Hamas has ample support from its useful (and equally hostile) idiots around the world in this endeavour.

As Jerry, above and on the Robin Shepherd blog, says, his guess is that Frankie Boyle has never been to Israel.  He should be invited there as a guest of the Israeli government.   I would like nothing better than to be a fly on the wall (or inside what passes for his mind) as he travels around and speaks to Israelis themselves, and then to interview him afterwards to assess the extent of his hostility to the reality of what Israel represents after such a visit, which would, I hope, have fundamentally challenged his construing.
ADDENDUM:  Personal Construct Hostility – a case study from CiF:
CiF is an incubator for personal construct hostility, particularly of the anti-Israel sort, because of the nature of its skewed moderation policy which enables the “all or nothing” ways in which detractors of Israel express themselves, which in turn leaves them wide open to having their extreme views publicly undermined and contradicted (where, that is, the moderators do not remove the contradicting arguments).
The following exchange between Scriptor and Arkasha shows Arkasha’s behaviour to be a example of Kelly’s hostility construct in that he becomes hostile in a literal sense when he is faced with an incontrovertible truth which fatally undermines his argument. There is no real attempt to manipulate the readers into believing him, however,  except his rather lame and petulant accusation that Scriptor is lying (which implies that his account is truthful) but Arkasha does not follow that through.   As we can see Arkasha’s posts evidence the reiterative nature of the  person who shows personal construct hostility and who steadfastly ignores the evidence before him:

Scriptor

13 Apr 2009, 12:09PM

roachclip: “…must say I’m looking forward to the day when there is a Christian, Moslem or Athiest Prime Minister of Israel…”

Happy to oblige:

In February 2007 Israeli Druze MK Majallie Whbee briefly served as the country’s President, when acting President Dalia Itzik travelled to America . This is a historic day because it is the first time that a person from the minorities has become the President of Israel said Whbee. The important thing for us is that it shows that we can be counterparts, citizens who have duties and rights, and that we are actually a democratic country…. My appointment is the answer to those who accuse Israel of being an apartheid state. Minorities have equal rights and we are part of the government, the state and the parliament….

OK?

I know there aren’t any Jews in the Palestinian West Bank or in Gaza, but there are Christians. Can you tell me whether Hamas or the West Bank PA have Christians in their governments?
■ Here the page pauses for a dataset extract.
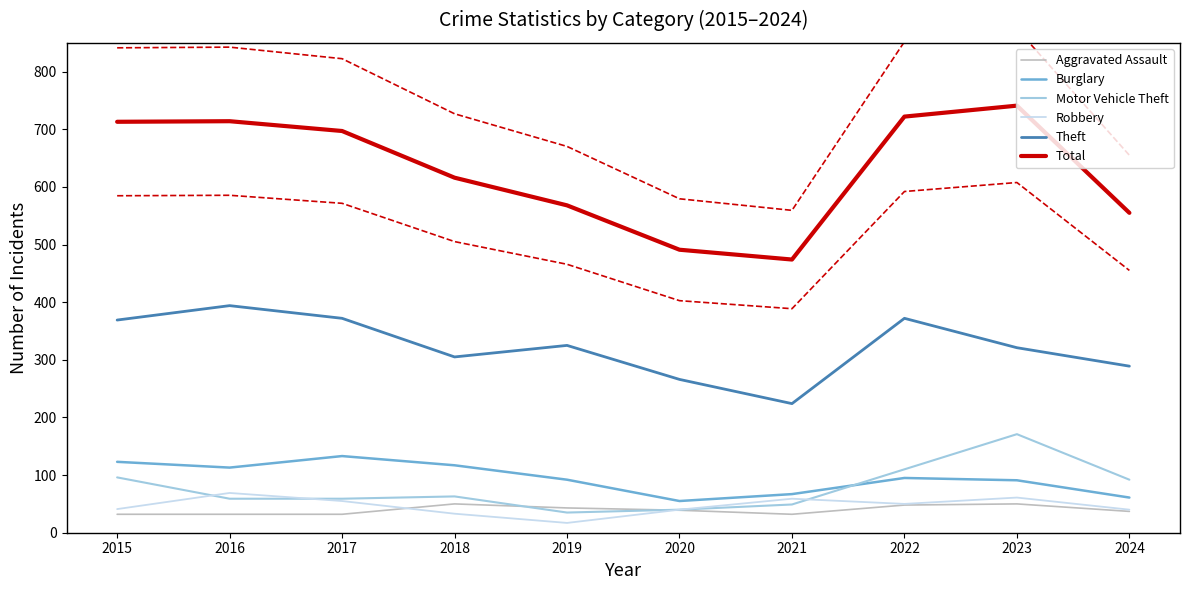

At which category is the sum across all series the highest?

2023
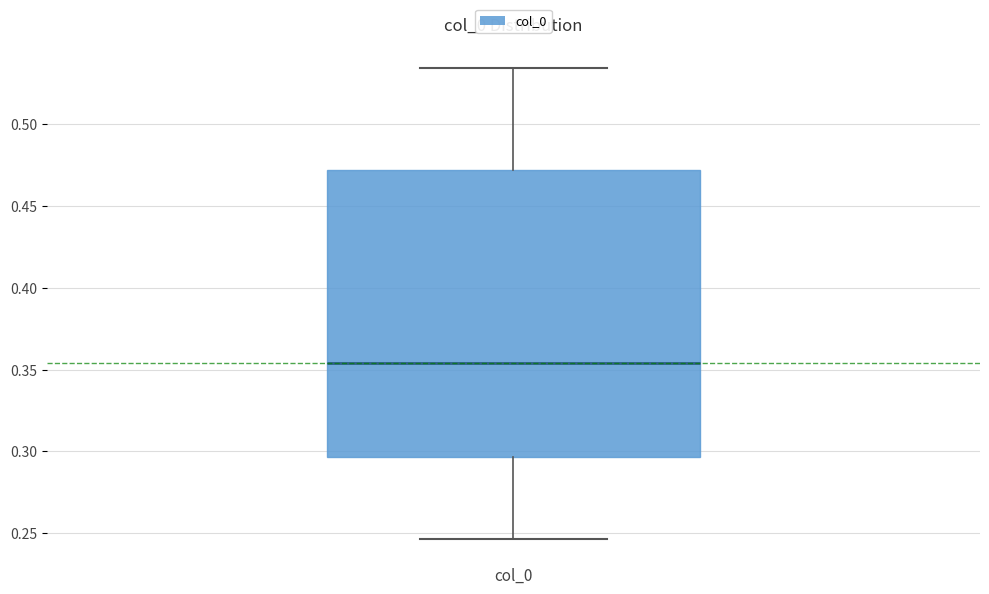

Transcribe this box plot: give where the median line is, the range the box spans, and where the two whiskers end, as read against the y-axis. The values are not printed on the chart, so give them approximately, as read against the axis.

median 0.355, box 0.295 to 0.470, whiskers 0.245 to 0.535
And note Arkasha’s answer, as an example of the hostility I have written about:

Arkasha

13 Apr 2009, 12:17PM

scriptor – what makes you think a president ( “the position is largely a ceremonial figurehead role, with executive real power lying in the hands of the Prime Minister’) will substitute for a PM?
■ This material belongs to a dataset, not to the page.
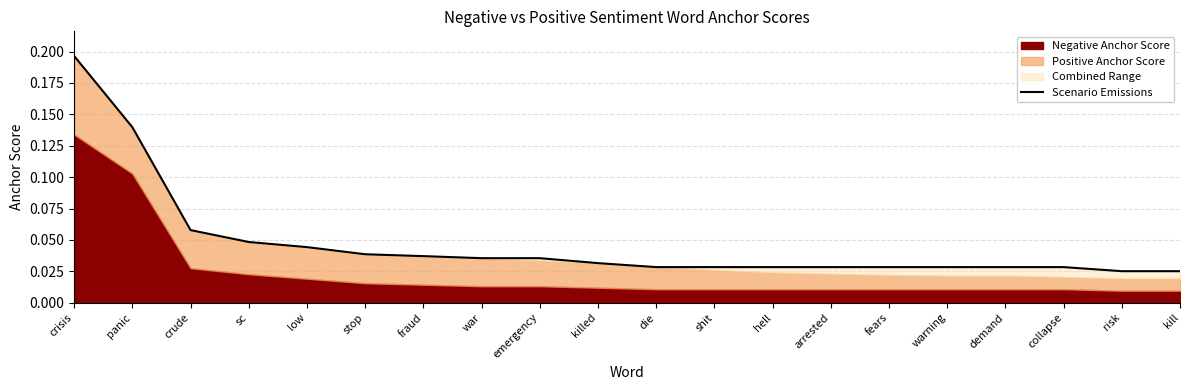

At which category does the chart reach its minimum across all series?

risk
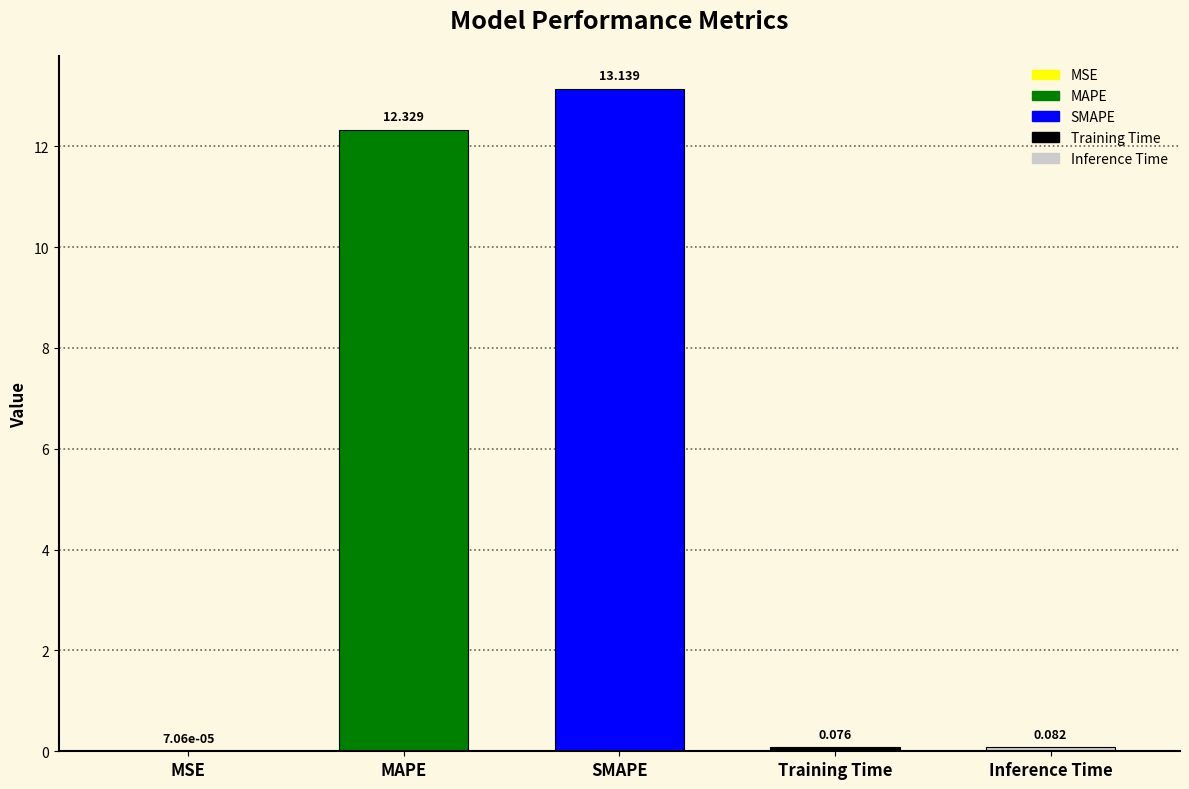

What is the average value?

5.1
You are being disingenuous here – shame on you.

To which Scriptor then replies:

Scriptor

13 Apr 2009, 12:29PM

Arkasha – and shame on you for trying to argue that the appointment of an Israeli Druze as acting President of an allegedly “apartheid state” means absolutely nothing.
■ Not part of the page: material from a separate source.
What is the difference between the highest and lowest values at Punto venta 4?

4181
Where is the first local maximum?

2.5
The message it sent out was obviously lost on someone like you and your reaction to my post evidences a lot about your own rigid mindset.

You have lost whatever credibility you thought you possessed.

Arkasha’s personal construct (and probably literal) hostility in reaction to the disproving of  his rigid view of Israel = apartheid state is evidenced above and  further evidenced and underlined by his subsequent rejoinder to Scriptor.  Arkasha has wagered much and publicly upon carrying his tendentious argument and reacts in a hostile way when he is proven to be wrong:

Arkasha

13 Apr 2009, 3:53PM

Don’t try to unload your crap all over me, Scriptor. You claimed to show that non-Jews could be PMs, and the best you could pull out is some Druze who was “president” for a day or so – and you tried to sell it as if the two positions are equivalent.

You got caught weaving a lie. Says a lot about your mindset, such as it is.

Scriptor, having carried his point, very wisely leaves him to stew in his hostility.